Chinese e-commerce giant Alibaba has fired a manager accused by an employee of rape after her account of the incident went viral on social media. Two of the company’s directors also resigned after mishandling the allegations. The scandal has prompted widespread criticism over the company’s response to the matter.
The female employee went public on Aug. 7 with an 11-page statement posted on China’s Twitter-like platform Weibo. She said she was coerced to go on a business trip on July 27. At night, she was pressured to consume alcohol excessively and molested by the client while her manager turned a blind eye, she said.
Later, her manager came into the inebriated employee’s hotel room and raped her, according to the woman.
The employee, who didn’t disclose her identity in the post, said the company didn’t take the matter seriously when she reported the assault with her husband on Aug. 2. She said that higher-ranked officers informed her on Aug. 6 that they couldn’t fire the manager.
In a memo to employees on Aug. 9, Alibaba CEO Daniel Zhang said the accused perpetrator, who works at the company’s Neighborhood Retail business unit, confessed to “intimate acts” with the female employee while she was intoxicated. Zhang said the manager, who wasn’t identified, was fired because he was in serious violation of company policy. Police were investigating the matter, he said.
“Whether he has committed rape or indecency that violates the law will be determined by law enforcement,” Zhang said.
Two other executives, the president of the Neighborhood Retail business unit and the head of the unit’s human resources department, resigned due to their mishandling of the case.
“When the employee reported a horrendous act such as rape, they did not make timely decisions nor took appropriate action,” Zhang said.
Alibaba’s Chief People Officer Judy Tong was also given a demerit on her record, as the human resources department “did not pay enough attention and care to our people,” according to the memo.
Zhang pledged to expedite the formation of an anti-sexual harassment policy that has “zero tolerance for sexual misconduct” and announced a company-wide training session on the issue.
For some Chinese netizens, Alibaba’s actions were too little, too late.
“The sexual assault was called ‘intimate acts.’ … They are still covering up their faults even though it has come so far. Alibaba, please bravely admit your fault, and show a gesture of good faith,” one netizen said in an online comment.
Many others criticized the company for not acting until the accuser went public.
The former employee’s case drew public outcry after her lengthy post was widely circulated and among the top trending items on Weibo on Aug. 8.
According to female staff for the company, her post to Alibaba’s internal platform was deleted, and she was later removed from a group chat. She gave leaflets in the company’s canteen to expose the scandal, but a dozen security guards came to her and threatened to call the police.
More than 6,000 Alibaba staff have joined a chat group on Alibaba’s workplace messaging app, calling for attention and actions for the female employee. In the group’s open letter, released on Aug. 8, they demand that the company compensate the victim, ban the culture of forcing employees to consume alcohol in client events, and create a hotline for sexual assault cases.
On Aug. 8, state-run media outlet Global Times lashed out at the company, saying, “Alibaba could not offer an answer that satisfies public opinion for this ham-handed inaction.”
Alibaba’s stock price in Hong Kong closed at a drop of 2.48 percent on Aug. 9, at $24.25.

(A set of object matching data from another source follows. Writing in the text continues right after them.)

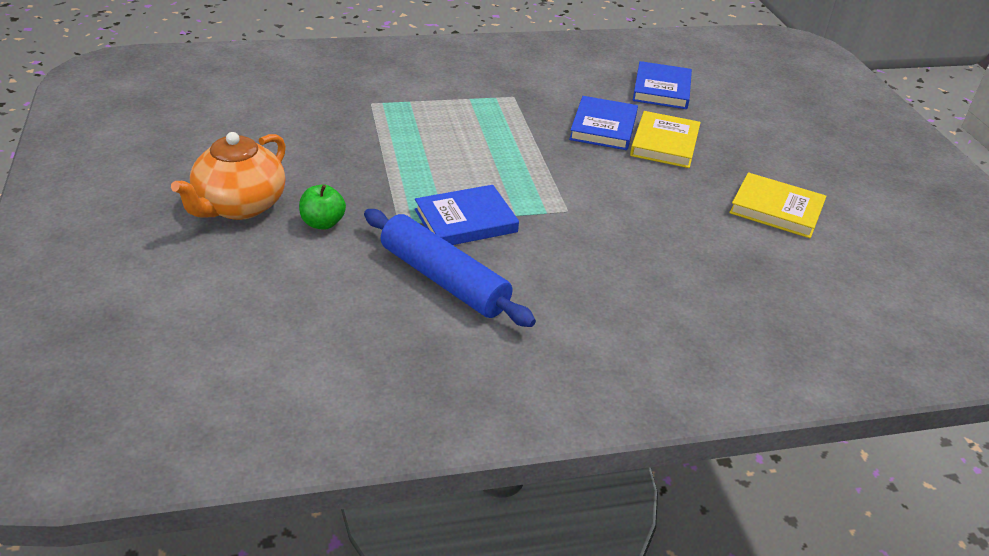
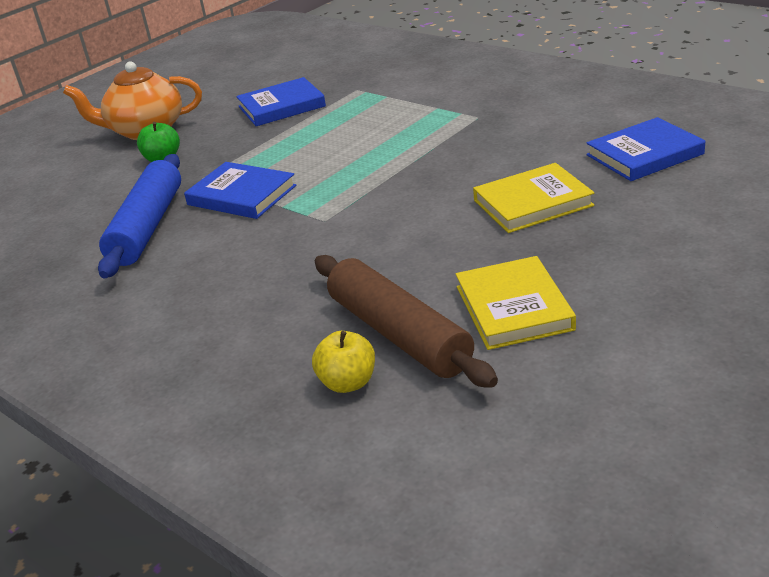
camera: 60 degrees right, 5 degrees down
blue book [569,96,638,150] -> blue book moved to [236,77,326,126]
none -> yellow apple [312,331,375,393]
none -> brown rolling pin [315,255,498,388]

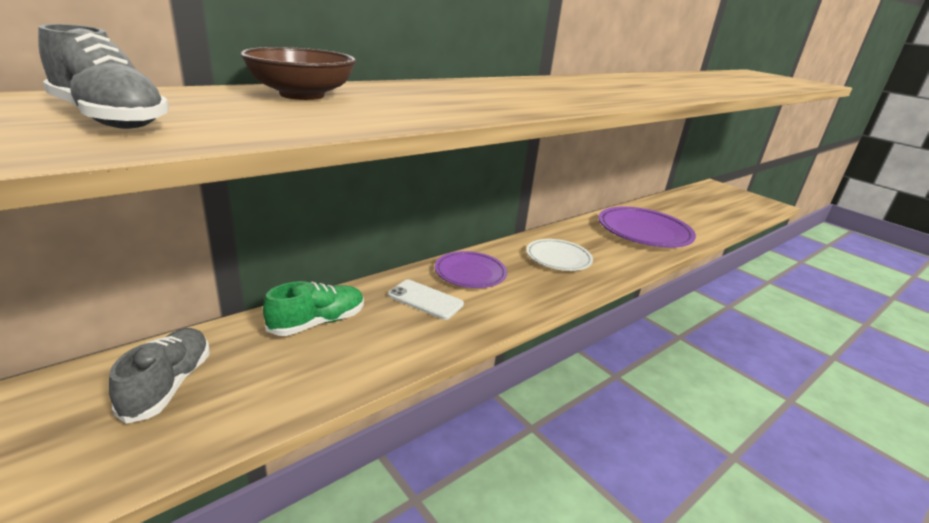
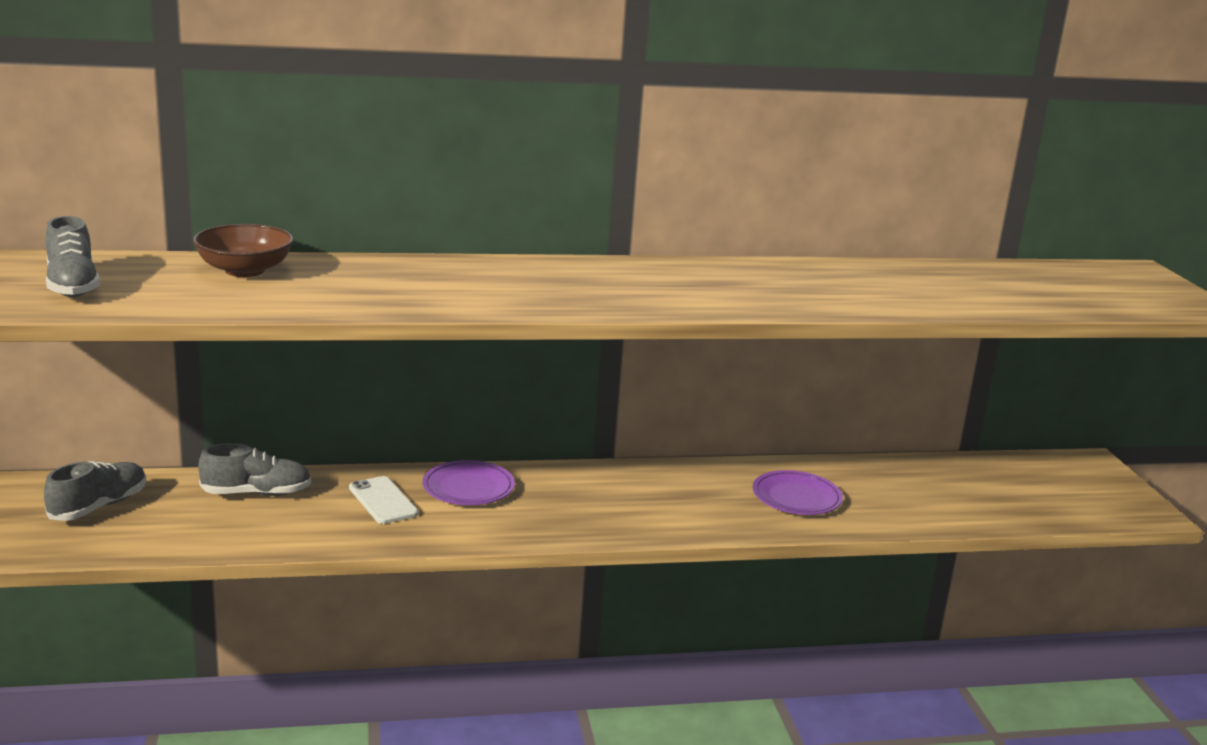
camera: 30 degrees right, 5 degrees down
green shoe [263,281,364,336] -> grey shoe [198,443,311,496]
white plate [526,239,593,271] -> none
purple plate [599,207,696,248] -> purple plate [753,470,843,515], size x0.61

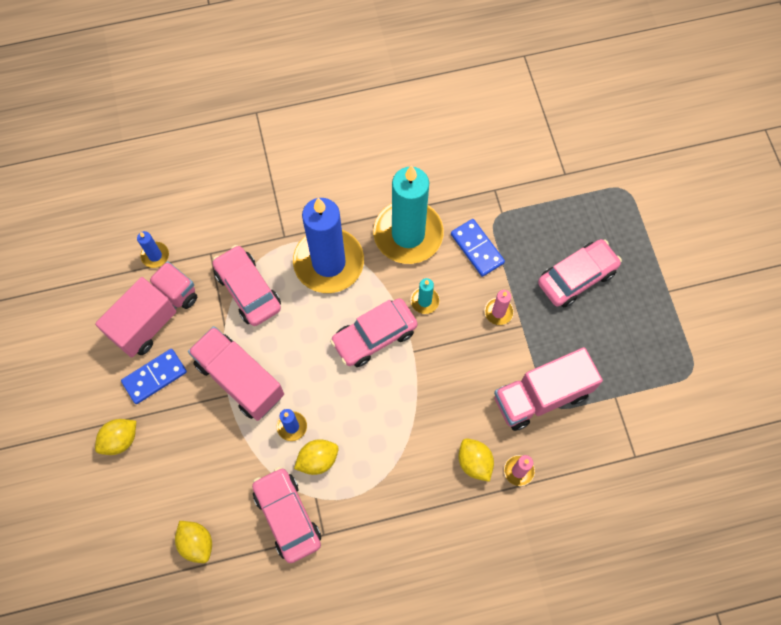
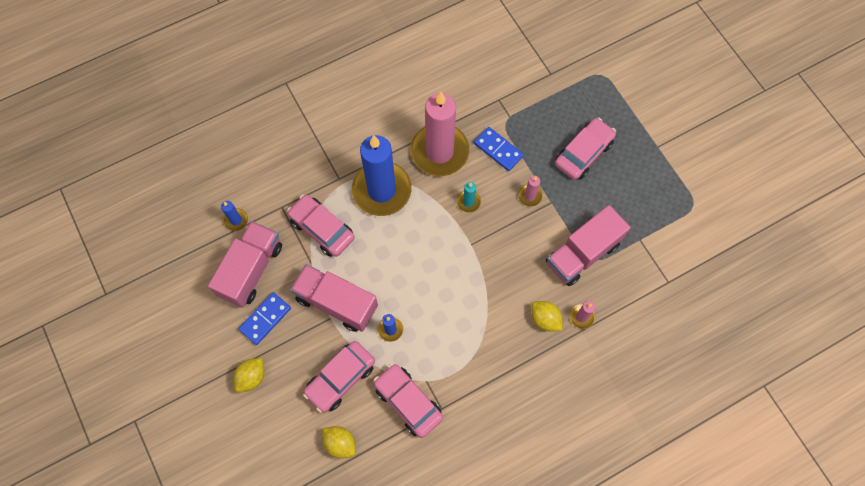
camera: 15 degrees left, 0 degrees up
yellow lemon [294,439,339,475] -> none
pink car [330,298,418,367] -> pink car moved to [303,341,375,413]
turquoise candle [373,165,444,264] -> pink candle [410,92,469,176]

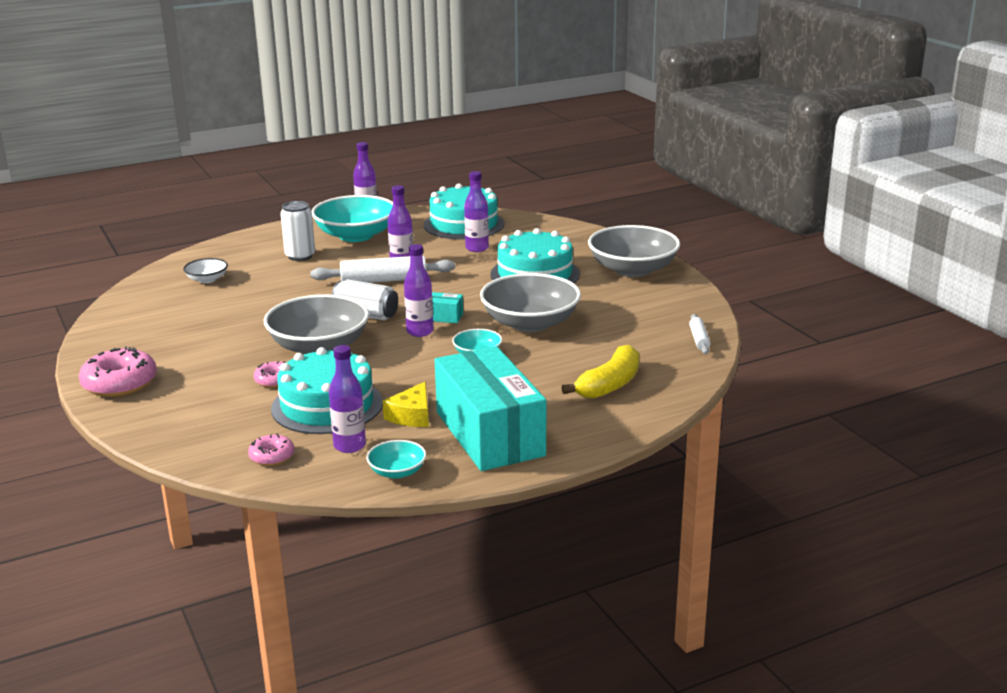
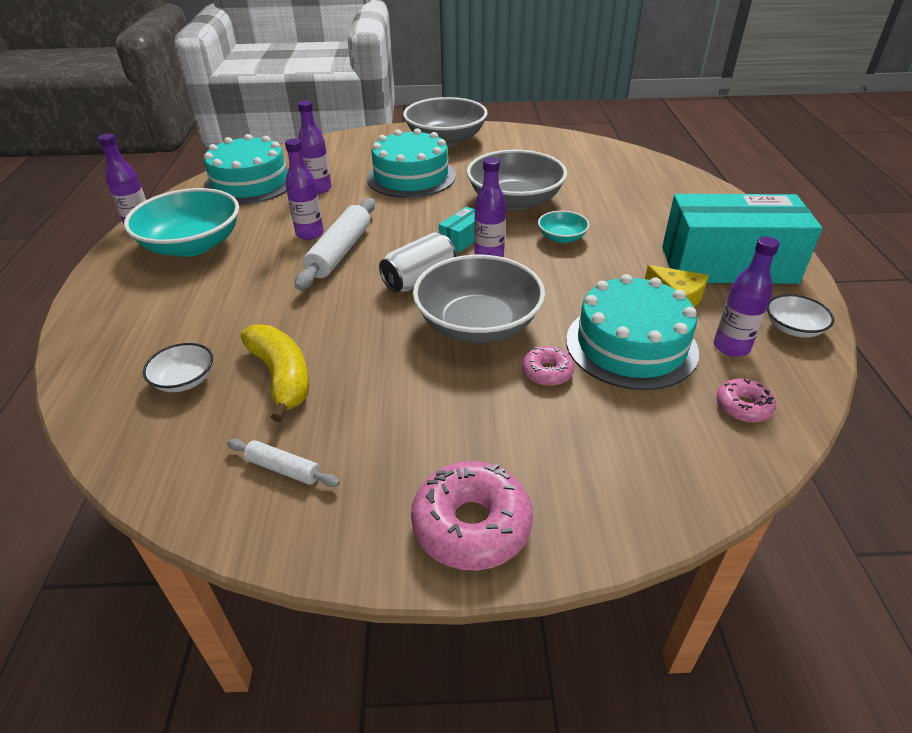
camera: 65 degrees left, 15 degrees up
white can [280,201,315,261] -> none
turquoise bowl [366,440,426,479] -> white bowl [767,294,834,338]
yellow banana [561,344,639,399] -> yellow banana moved to [241,324,309,422]
white rolling pin [689,314,710,354] -> white rolling pin moved to [227,439,340,487]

The company has been under scrutiny since the Chinese regime tightened controls on its home-grown tech giants. On May 13, Alibaba reported its first quarterly loss of $1.17 billion since it went public in 2014, after the regime slapped it with a record $2.8 billion antitrust fine on April 10.
Recently, Canadian Chinese pop singer Kris Wu was detained and investigated by Beijing police on suspicion of “tricking young girls into having sex with him.” Chinese state media said that Wu’s Canadian citizenship wouldn’t help him.
The Associated Press contributed to this report.